Data to examine Start Marker

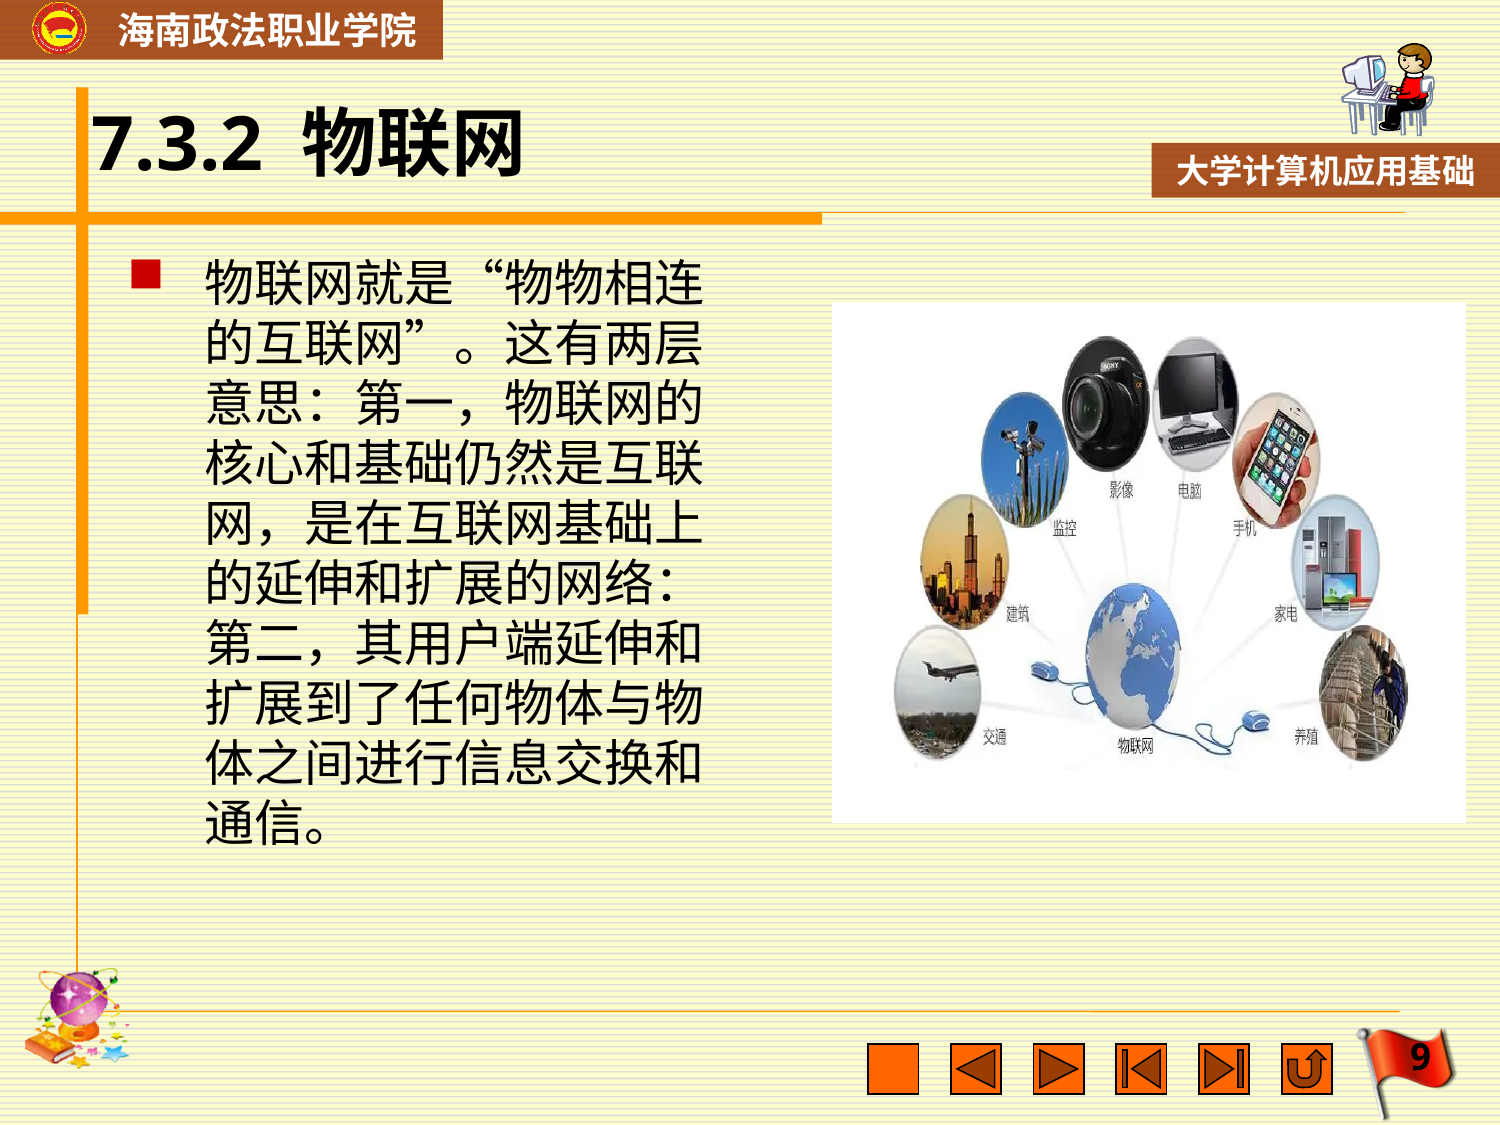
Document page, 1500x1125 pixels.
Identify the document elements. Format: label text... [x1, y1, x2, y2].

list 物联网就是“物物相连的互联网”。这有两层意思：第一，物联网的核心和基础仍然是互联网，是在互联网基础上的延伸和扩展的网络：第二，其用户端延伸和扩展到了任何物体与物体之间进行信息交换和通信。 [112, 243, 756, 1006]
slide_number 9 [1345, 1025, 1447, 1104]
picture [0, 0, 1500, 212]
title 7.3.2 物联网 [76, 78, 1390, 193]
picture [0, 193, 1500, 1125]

Data to examine End Marker

What is being asked:
Pictures aside, retype all of the entries word for word.

Solution:
Document page, 1500x1125 pixels.
Identify the document elements. Format: label text... [x1, y1, x2, y2].

list 物联网就是“物物相连的互联网”。这有两层意思：第一，物联网的核心和基础仍然是互联网，是在互联网基础上的延伸和扩展的网络：第二，其用户端延伸和扩展到了任何物体与物体之间进行信息交换和通信。 [112, 243, 756, 1006]
slide_number 9 [1345, 1025, 1447, 1104]
picture [0, 0, 1500, 212]
title 7.3.2 物联网 [76, 78, 1390, 193]
picture [0, 193, 1500, 1125]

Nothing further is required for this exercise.